**YOUR ASSIGNMENT**
The output must match the entries below exactly, with pictures removed.

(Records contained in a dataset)
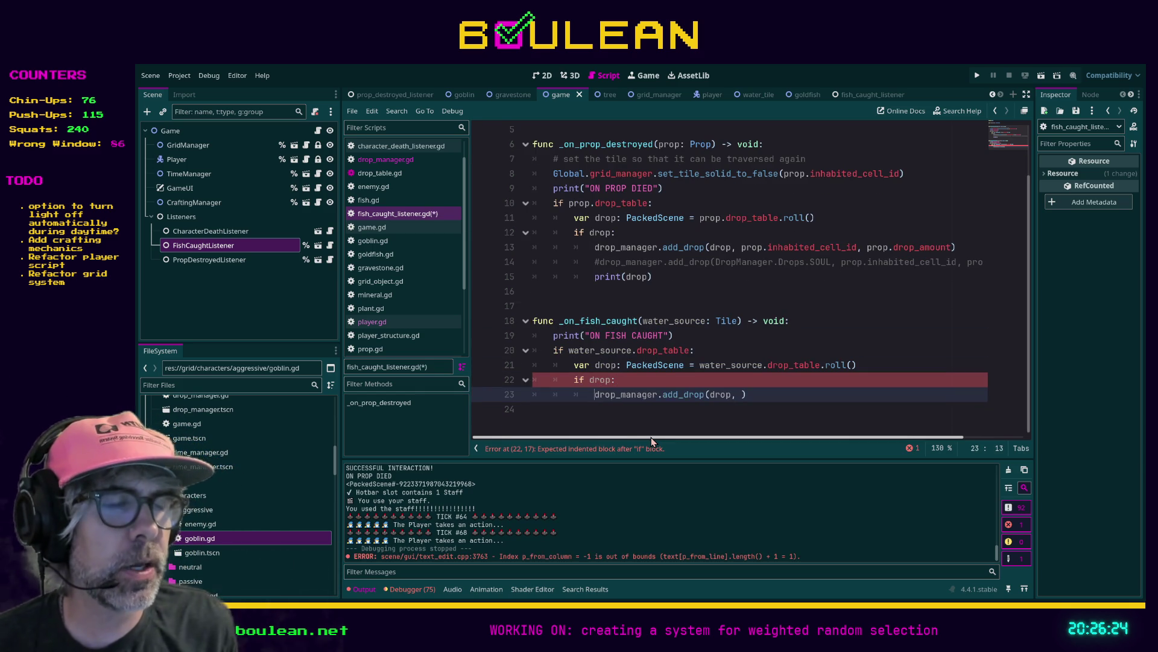
pyautogui.press('End')
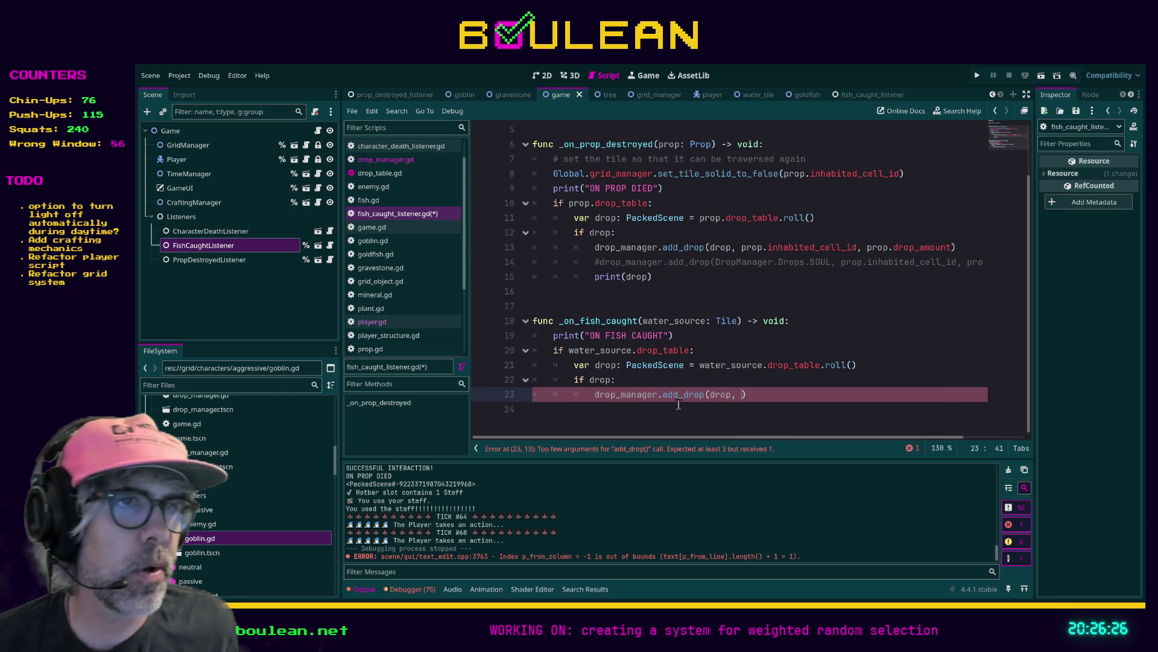
# Undo an accidental edit to drop_manager.gd's line 30 loop and save the scripts
pyautogui.keyDown('ctrl'); pyautogui.click(692, 397); pyautogui.keyUp('ctrl')
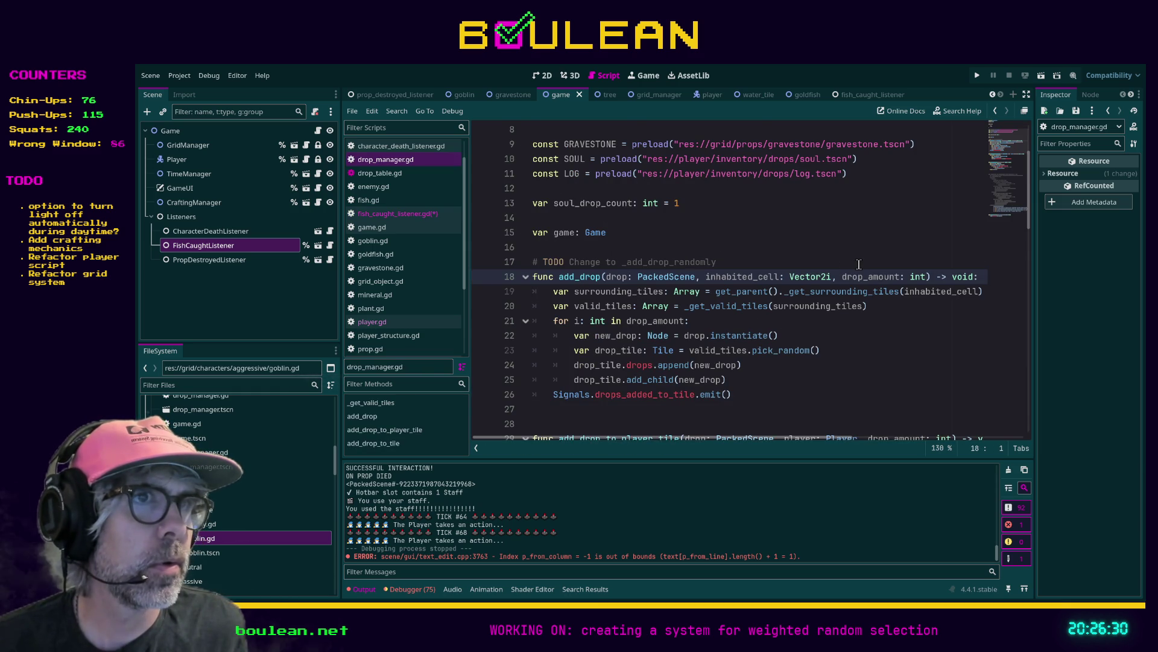
pyautogui.scroll(-2, 797, 301)
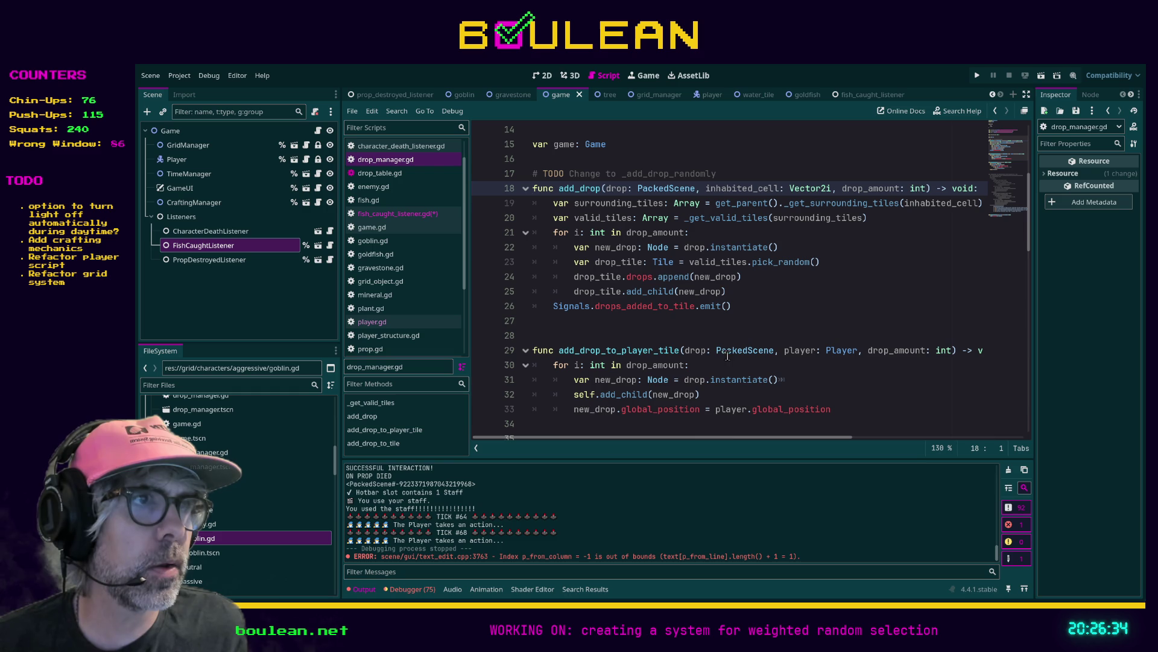
pyautogui.doubleClick(658, 368)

**ANSWER SPACE**
pyautogui.press('End')
# Undo an accidental edit to drop_manager.gd's line 30 loop and save the scripts
pyautogui.keyDown('ctrl'); pyautogui.click(692, 397); pyautogui.keyUp('ctrl')
pyautogui.scroll(-2, 797, 301)
pyautogui.doubleClick(658, 368)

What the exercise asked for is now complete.